В то же время, эта ситуация характерна только престижных государственных и нескольких из лучших частных университетов. Потому что в результате существующей в Чили «свободы образования» в стране есть сотни маленьких частных «университетов», не требующих ни проходных баллов, ни вступительных экзаменов – только денег за учебу. Требования к учащимся почти нулевые, потому что каждый студент – это клиент, и любой преподаватель, требующий реальных знаний, может быть уволен. Что касается инфраструктуры и учебной базы таких университетов – полностью повторяется логика «частных субсидируемых школ». Диплом о высшем образовании по сути покупается клиентом, и уровень знаний таких специалистов – одна из любимых тем здешних анекдотов.
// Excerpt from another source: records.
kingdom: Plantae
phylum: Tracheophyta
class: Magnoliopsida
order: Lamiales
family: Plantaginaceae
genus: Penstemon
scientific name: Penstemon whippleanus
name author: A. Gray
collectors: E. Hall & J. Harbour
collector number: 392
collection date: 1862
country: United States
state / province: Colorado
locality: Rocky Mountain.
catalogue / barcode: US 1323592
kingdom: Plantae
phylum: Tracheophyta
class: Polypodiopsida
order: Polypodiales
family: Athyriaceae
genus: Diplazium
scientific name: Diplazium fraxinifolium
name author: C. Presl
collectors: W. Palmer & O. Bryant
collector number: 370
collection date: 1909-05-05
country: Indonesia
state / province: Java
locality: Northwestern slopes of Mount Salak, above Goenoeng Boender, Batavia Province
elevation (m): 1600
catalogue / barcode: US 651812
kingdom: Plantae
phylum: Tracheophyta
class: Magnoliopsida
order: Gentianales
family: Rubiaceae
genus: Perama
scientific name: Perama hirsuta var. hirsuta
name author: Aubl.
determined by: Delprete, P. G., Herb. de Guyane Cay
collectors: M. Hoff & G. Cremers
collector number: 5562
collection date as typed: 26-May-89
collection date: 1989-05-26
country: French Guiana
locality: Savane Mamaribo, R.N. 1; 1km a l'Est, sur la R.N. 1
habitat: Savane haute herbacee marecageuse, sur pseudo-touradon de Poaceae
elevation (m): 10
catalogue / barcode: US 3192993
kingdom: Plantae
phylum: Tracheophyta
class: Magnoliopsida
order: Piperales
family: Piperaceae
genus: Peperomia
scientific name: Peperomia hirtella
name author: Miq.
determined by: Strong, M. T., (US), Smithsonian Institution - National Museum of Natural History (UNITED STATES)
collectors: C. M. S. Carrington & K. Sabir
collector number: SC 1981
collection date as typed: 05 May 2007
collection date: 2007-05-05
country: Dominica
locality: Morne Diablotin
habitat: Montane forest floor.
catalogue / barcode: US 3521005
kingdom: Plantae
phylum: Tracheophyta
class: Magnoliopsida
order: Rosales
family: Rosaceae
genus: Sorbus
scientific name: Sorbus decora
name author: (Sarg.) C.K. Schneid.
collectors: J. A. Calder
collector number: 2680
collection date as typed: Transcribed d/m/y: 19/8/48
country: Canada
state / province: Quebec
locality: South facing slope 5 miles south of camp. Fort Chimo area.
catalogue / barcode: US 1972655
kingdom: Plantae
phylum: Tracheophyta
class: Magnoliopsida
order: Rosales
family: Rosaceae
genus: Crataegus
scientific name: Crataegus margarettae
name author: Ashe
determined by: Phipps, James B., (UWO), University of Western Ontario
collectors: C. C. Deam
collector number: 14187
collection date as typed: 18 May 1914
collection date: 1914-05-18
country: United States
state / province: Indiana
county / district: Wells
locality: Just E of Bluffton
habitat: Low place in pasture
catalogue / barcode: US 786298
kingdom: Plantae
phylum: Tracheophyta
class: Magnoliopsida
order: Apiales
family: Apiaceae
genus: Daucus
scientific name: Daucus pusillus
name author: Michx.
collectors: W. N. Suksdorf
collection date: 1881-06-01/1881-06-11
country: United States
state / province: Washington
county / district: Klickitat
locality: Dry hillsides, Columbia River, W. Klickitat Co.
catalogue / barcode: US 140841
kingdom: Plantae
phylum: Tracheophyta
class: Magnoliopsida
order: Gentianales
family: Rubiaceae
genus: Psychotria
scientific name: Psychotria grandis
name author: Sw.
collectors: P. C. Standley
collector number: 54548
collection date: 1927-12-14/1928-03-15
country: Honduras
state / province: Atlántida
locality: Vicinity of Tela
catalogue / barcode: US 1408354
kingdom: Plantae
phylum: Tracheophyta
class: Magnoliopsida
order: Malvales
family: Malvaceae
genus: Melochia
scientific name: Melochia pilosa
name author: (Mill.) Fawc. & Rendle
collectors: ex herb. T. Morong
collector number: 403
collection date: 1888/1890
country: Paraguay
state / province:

Несколько лет назад правительство приняло решение об обязательном переводе всех учреждений среднего образования на систему «полного учебного дня»; раньше учебный процесс шел в два смены. На практике в случае с «частными субсидируемыми» и государственными школами это значило непродуманное и импровизированное переполнение и без того бедных и тесных учебных помещений вдвое большим числом учеников, использование столовых и спортзалов в качестве аудиторий, набор на работу для занятия дополнительных часов учебы случайных людей без педагогического образования, готовых давать уроки за полцены (поскольку речь, опять же, о бизнесе хозяев), и т.д.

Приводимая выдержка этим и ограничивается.